In the finale Collins was yanked out of the game in the first quarter, the Saints down 21-0 to the Bills. Billy Joe Tolliver led a spirited comeback but the Saints lost 45-33, having been down 28-0.

After a rollercoaster season with the Saints, Collins was a free agent.  In part because of his loyalty to Ditka, Collins expressed desire to stay with the Saints.  GM Bill Kuharich said it was Ditka's decision, and that the coach decided not to re-sign Collins.  Ditka cited 14 turnovers in seven games, and suggested that Collins needed to find himself a good woman to help him clean up his life.

Collins completed his rehab stint at the Menninger Clinic in Topeka, Kansas.  He entered the new millennium sober and somber.  

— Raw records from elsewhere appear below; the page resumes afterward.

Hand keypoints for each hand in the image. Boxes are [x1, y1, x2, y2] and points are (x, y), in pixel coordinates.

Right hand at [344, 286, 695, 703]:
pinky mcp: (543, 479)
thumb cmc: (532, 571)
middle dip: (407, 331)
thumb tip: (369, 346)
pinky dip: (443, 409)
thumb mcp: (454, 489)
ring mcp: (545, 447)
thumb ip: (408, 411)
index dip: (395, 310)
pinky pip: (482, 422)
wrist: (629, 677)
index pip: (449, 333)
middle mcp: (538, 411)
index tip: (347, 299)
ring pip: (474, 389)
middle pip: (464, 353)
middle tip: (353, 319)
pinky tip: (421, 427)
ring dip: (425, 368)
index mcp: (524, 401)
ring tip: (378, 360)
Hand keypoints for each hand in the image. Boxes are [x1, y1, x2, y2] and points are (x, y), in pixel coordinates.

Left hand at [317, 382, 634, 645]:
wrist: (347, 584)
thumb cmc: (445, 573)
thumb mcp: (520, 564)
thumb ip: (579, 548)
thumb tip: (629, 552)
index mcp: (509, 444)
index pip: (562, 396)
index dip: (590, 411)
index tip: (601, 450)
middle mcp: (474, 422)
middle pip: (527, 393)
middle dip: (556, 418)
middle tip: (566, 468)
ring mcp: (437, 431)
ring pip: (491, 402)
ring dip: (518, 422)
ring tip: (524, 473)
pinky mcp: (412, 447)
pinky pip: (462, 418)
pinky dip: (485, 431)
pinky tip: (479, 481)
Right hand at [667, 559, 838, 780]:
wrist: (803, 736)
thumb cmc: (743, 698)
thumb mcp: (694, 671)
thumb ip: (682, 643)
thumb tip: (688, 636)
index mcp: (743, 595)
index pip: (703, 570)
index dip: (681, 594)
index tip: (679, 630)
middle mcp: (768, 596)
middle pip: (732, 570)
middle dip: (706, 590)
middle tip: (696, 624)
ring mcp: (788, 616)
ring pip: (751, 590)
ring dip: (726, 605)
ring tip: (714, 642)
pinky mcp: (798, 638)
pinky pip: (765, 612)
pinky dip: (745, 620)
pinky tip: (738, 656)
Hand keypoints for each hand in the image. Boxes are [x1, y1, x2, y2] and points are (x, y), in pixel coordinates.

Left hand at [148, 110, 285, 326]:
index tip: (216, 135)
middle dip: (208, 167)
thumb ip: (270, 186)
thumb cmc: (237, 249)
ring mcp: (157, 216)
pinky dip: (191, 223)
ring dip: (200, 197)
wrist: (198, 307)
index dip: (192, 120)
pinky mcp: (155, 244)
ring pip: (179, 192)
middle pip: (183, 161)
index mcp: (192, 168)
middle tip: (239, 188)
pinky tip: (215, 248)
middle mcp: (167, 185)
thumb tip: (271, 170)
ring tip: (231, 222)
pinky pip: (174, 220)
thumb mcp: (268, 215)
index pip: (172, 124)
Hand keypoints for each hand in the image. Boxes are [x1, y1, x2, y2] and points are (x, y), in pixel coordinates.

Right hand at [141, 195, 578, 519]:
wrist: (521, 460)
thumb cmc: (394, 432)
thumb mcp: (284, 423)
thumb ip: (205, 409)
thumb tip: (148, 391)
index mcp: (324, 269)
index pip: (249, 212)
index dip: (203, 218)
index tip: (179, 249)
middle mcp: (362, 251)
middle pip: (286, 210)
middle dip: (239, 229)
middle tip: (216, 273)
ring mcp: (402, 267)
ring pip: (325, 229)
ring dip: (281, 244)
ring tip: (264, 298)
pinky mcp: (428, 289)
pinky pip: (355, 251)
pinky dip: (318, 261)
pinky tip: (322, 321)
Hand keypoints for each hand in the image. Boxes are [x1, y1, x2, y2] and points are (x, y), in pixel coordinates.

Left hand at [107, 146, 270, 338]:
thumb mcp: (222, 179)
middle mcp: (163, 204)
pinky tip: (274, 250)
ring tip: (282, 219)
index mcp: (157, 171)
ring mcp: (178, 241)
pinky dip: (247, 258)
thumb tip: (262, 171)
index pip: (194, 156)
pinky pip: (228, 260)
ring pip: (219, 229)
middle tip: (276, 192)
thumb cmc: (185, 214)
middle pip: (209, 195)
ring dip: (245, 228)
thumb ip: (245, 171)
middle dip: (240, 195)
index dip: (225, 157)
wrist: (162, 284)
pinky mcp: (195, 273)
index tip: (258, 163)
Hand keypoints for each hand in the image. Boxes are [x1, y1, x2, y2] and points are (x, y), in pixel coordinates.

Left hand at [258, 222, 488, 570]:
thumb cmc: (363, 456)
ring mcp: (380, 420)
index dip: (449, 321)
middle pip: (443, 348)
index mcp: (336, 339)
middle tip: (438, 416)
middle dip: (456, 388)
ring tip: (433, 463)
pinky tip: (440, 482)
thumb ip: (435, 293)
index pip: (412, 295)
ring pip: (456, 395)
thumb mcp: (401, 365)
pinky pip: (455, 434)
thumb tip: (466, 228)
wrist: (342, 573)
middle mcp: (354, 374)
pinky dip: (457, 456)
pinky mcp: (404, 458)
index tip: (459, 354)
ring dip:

A $5 million bonus to sign with the New York Giants in 1999 was the immediate dividend of his sobriety.  Two seasons later he played in the Super Bowl, losing to the Ravens.

In the aftermath of 9/11, Collins, the Giants' starting quarterback, led the charge by setting up charities and donations for New York firehouses.  He spent hours trying to lift the spirits of workers at ground zero and at suddenly-quiet firehouses.  He delivered five giant screen TV's to a New Jersey firehouse and tens of thousands of his money to family relief funds.

After he crossed 30, Collins fell into mediocre teams, but kept playing.  He was booted from New York after a 4-12 finish, as the Giants drafted Eli Manning to replace him.

"I've been called a racist, a drunk and a quitter.  Other than that, I'm fine," Collins said upon arrival in Oakland in 2004.  The Raiders, through little fault of Collins', were among the NFL's worst.  After a 4-12 2005 season, the Raiders dumped Collins and signed former Saint QB Aaron Brooks, and went 2-14.

Collins arrived in Tennessee in 2006, taking on the role of veteran backup and mentor to Vince Young.  

Then, at age 36, he started 15 games for the Titans in 2008 after Young was lost to a knee injury in week one.  The Titans stuck with Collins even when Young was health, the steady veteran guiding the Titans to a 13-3 record and the number one seed in the playoffs.  

Collins made only his second Pro Bowl that year for the Titans, his first since 1997, completing a cycle that took him through hell, and New Orleans, and back to earn the honors a second time.